*Tarefas*.
**1.** Edite o texto sobre sustentabilidade social de "Vive-se hoje o" a "ao desenvolvimento humano.", substituindo "Guerras civis" por "Conflitos armados".
**2.** Enumere os males citados na frase iniciada por "Guerras civis" no texto sobre sustentabilidade social.
**3.** Redija a continuação do texto sobre sustentabilidade social a partir da última frase apresentada.

___ Trecho do texto ___

Sustentabilidade Social

guerra

Durante anos a fio, vivemos em busca de algo que, na maioria das vezes, não sabemos ao certo. Se, concluirmos os estudos, se adentramos em uma profissão, se alavancamos como grandes empreendedores, se formamos uma família, em fim, ter o sucesso por tantos almejados. Contudo, vamos no decorrer dos anos, abraçando novos propósitos. Ideais vão surgindo, e passamos  até, a adicionar novos conceitos àqueles antes estimados por nós.

E continuamos na busca incessante do novo. Conclui-se com tudo isto, que a vida e o homem são completamente mutáveis, adaptáveis as circunstâncias e evidências múltiplas. E que graças à capacidade de desenvolver e melhorar sempre temos a cada dia novas e inúmeras descobertas, algumas de grande valia, outras de grandes valores. A exemplo, o conhecimento é de um valor ímpar e intransferível, dele faz-se uso apenas o seu condutor, que o fará desenvolver a favor de si e de toda a humanidade. O conhecimento é uma arma em mãos erradas, se tracejados em caminhos tortuosos, grandes serão os estragos.

O homem como ser único e racional leva a responsabilidade da integridade, sustentabilidade e desenvolvimento. Embora, diante de acontecimentos avessos – índices alarmantes da violência urbana, da quebra da ética, dos valores e costumes, passa da condição  racional a predador. Onde sua ganância, irreverência e arrogância o tornam cego, surdo e mudo as atrocidades atônitas.

Vive-se hoje o ápice da desconcordância, o mundo pede socorro. Guerras civis, fome, miséria, epidemias, endemias, doenças degenerativas acometidas pelo comportamento humano, pela imposição, pelo subjetivo incógnito. O homem, com sua incessante necessidade do novo, atropela a ordem natural dos acontecimentos e, consequentemente, promovem ações contrarias e adversas ao desenvolvimento humano.

___ Excertos dos dados ___

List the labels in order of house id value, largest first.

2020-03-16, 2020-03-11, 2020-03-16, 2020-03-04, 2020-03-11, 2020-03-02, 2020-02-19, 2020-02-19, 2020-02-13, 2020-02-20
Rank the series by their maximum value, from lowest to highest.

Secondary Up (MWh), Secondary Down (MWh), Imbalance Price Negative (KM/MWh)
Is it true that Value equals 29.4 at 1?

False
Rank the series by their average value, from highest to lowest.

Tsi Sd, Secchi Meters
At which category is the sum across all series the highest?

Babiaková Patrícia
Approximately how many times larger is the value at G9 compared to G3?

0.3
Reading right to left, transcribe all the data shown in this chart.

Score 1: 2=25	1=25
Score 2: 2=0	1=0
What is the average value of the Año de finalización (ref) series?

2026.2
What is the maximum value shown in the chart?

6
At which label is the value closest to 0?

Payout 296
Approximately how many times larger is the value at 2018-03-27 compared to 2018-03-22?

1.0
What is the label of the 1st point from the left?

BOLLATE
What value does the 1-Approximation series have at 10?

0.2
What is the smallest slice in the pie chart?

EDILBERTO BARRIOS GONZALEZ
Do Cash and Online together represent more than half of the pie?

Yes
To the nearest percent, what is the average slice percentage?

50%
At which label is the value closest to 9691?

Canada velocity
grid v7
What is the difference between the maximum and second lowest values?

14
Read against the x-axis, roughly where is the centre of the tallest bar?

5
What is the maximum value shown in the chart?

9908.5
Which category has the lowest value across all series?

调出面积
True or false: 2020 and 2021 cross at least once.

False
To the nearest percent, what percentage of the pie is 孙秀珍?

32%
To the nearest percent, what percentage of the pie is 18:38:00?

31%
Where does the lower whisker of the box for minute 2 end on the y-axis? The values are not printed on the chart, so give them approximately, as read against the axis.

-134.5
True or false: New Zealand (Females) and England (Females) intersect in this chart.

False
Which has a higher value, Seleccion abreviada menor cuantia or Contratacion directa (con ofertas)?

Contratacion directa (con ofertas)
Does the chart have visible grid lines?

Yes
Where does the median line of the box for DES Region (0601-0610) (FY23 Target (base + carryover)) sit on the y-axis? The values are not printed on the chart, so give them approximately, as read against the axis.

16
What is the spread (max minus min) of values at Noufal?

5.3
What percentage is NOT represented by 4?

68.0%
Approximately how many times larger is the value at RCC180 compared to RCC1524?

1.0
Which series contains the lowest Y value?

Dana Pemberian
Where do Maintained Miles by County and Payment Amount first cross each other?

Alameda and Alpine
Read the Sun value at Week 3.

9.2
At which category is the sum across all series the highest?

___

*Respostas por tarefa*.
**1.**
Vive-se hoje o ápice da desconcordância, o mundo pede socorro. Conflitos armados, fome, miséria, epidemias, endemias, doenças degenerativas acometidas pelo comportamento humano, pela imposição, pelo subjetivo incógnito. O homem, com sua incessante necessidade do novo, atropela a ordem natural dos acontecimentos e, consequentemente, promovem ações contrarias e adversas ao desenvolvimento humano.

**2.** Guerras civis; fome; miséria; epidemias; endemias; doenças degenerativas

**3.**
Estamos na iminência da degradação humana, ao pé que caminha a humanidade, não seremos auto suficientes para provê nosso desenvolvimento sustentável. Tornar habitável, respirável, maior empregabilidade, qualidade de vida, crescimento organizado e plausível, nosso habitat é nossa responsabilidade. Fazer florescer parte de uma ação simples, porém, grandiosa: plantar uma semente, cultivá-la representa participar e cuidar por um mundo melhor.

Partindo dessa premissa, de busca pelo melhor, atrai questões como desigualdade social, equidade na distribuição da renda, educação, habitação, qualidade de vida e desenvolvimento organizacional – melhor definido como sustentabilidade social.

Lourdinha Ribeiro.

    


Graduada em Pedagogia, pós graduada em Gestão e Planejamento Escolar pela UPE. Supervisora de RH e Departamento de Pessoal; professora da Unip - Universidade Paulista, atenta a necessidade do mercado, busca aprimorar informação e conhecimento.